According to analysis by McKsiney, if agricultural development gets the necessary financial investment, smallholders across Africa could produce two to three times more cereals and gains. In turn, this would add 20 per cent more cereals and grains to the current worldwide annual output of 2.6 billion tonnes.
Zeroing in on Ghana as the best destination of choice for investors, the former Food and Agricultural Minister highlighted the strong foundation he has laid for the West African nation’s agricultural sector, combining policies with regulations to achieve sustained rapid economic growth.
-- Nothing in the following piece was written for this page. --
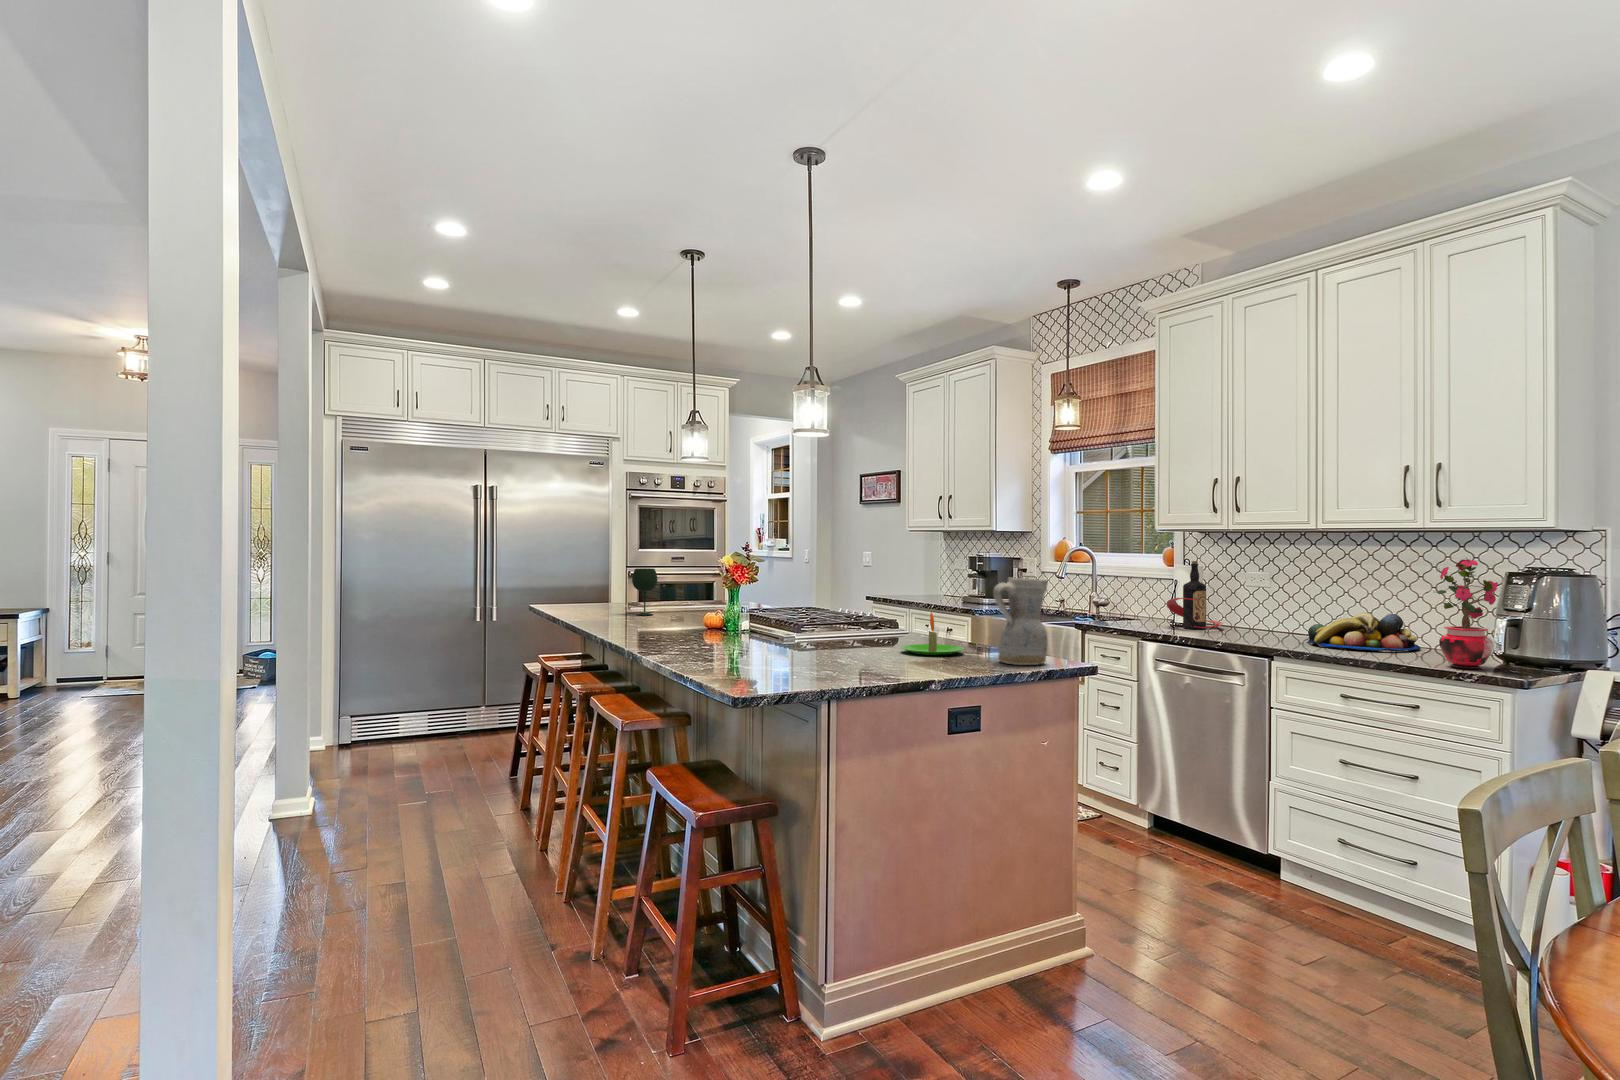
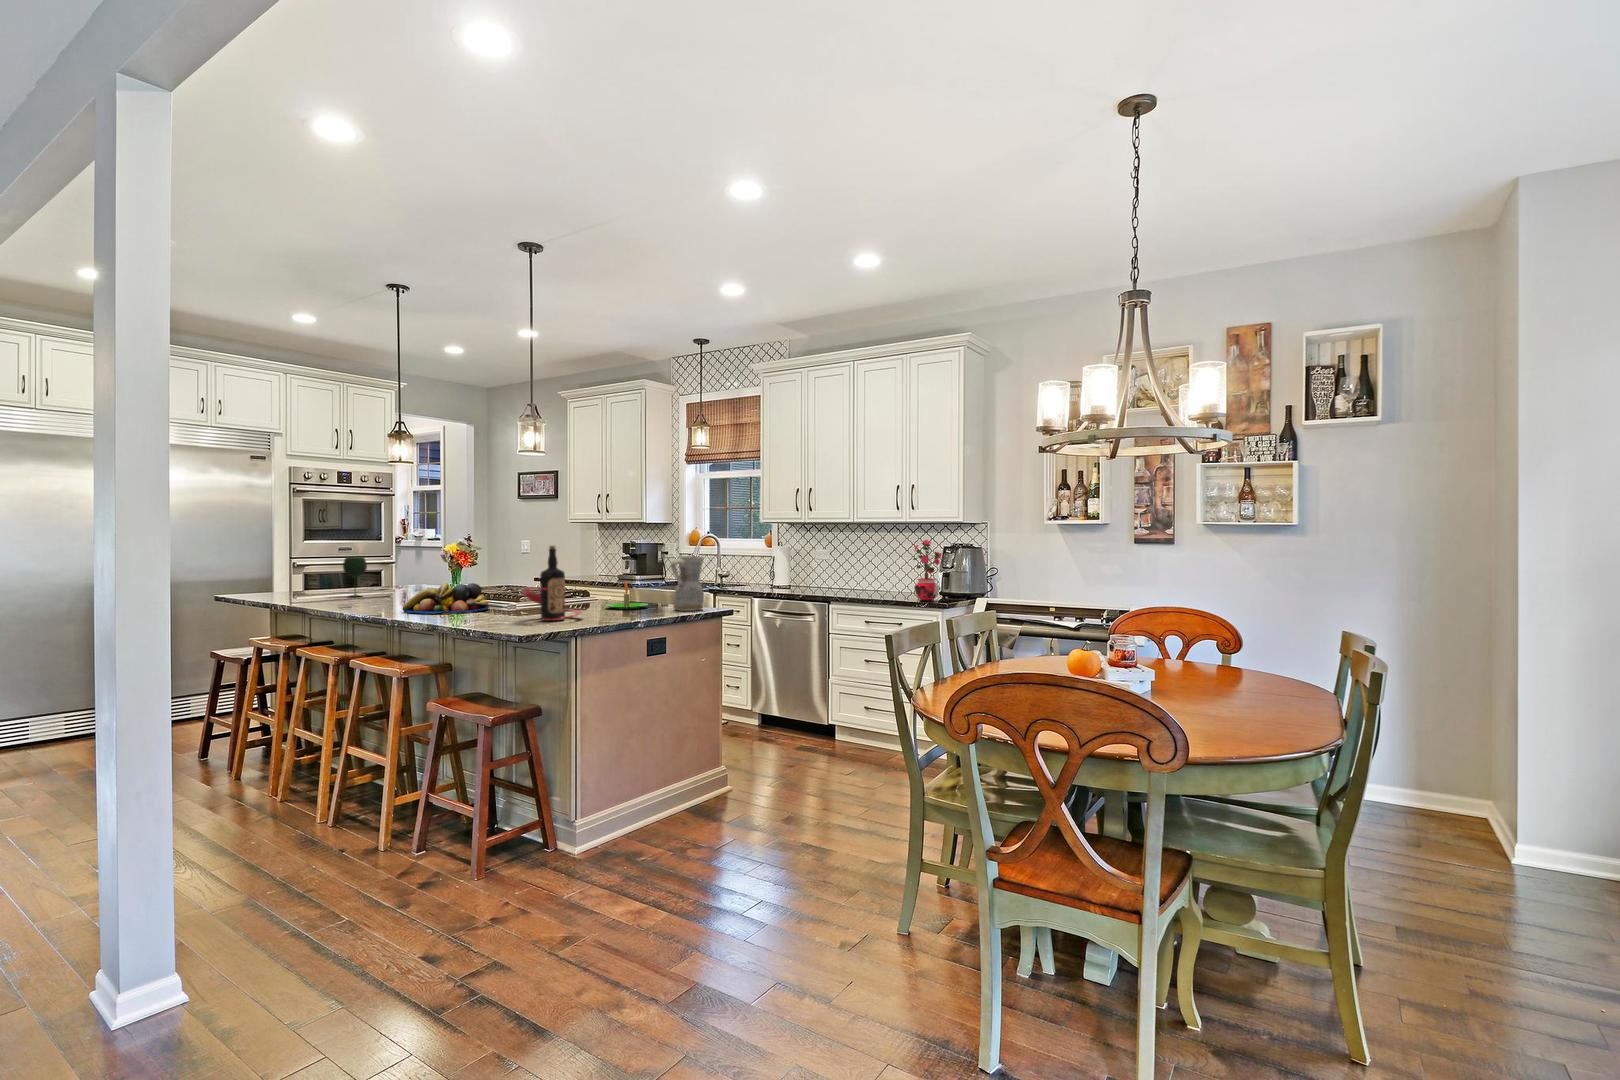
bottle: present [1166,561,1223,629] -> present [521,546,583,621]
fruit bowl: present [1307,613,1420,651] -> present [402,583,489,614]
“Under my tenure as the Minister for Food and Agriculture in Ghana, in 2019, I initiated the establishment of the Tree Crop Development Authority under an Act of Parliament, Act 1010. The Tree Crop Development Authority (TCDA), established in 2020, seeks to coordinate and promote the development of six tree crops – cashew, rubber, oil palm, coconut, mango and Shea. The goal of the Authority is to develop, produce, and distribute the selected cash crop seedlings to farmers so as to produce and generate a combined potential of export earnings between US$6 to US$12 billion per year after 8-10 years of implementation. At their full development, the additional US$6 to US$12 billion per year in earnings can substantially increase the less than US$2billion annual earnings from cocoa, the current highest foreign exchange earner for Ghana for over a century,” he emphasized.
Dr Akoto further took his audience through the establishment of the National Cocoa Rehabilitation Programme which was designed to put in measures to support the private sector to scale up cocoa production, expand local cocoa processing, promote market expansion of the export of cocoa products into new markets and for vigorous promotion to boost domestic and international consumption. He also spoke highly of the construction of greenhouse training centres with attached commercial units at Dawhenya, Akumadan and Bawjiase for the training of 537 youth in high-quality vegetable production.
Dr Akoto, who is also a former two-time Member of Parliament for Kwadaso in the Ashanti Region said for agriculture to experience exponential growth in the African continent, much will depend on women who contribute to over 70 per cent of food production.
He, therefore, charged African governments to prioritise investing in women in the agriculture sector.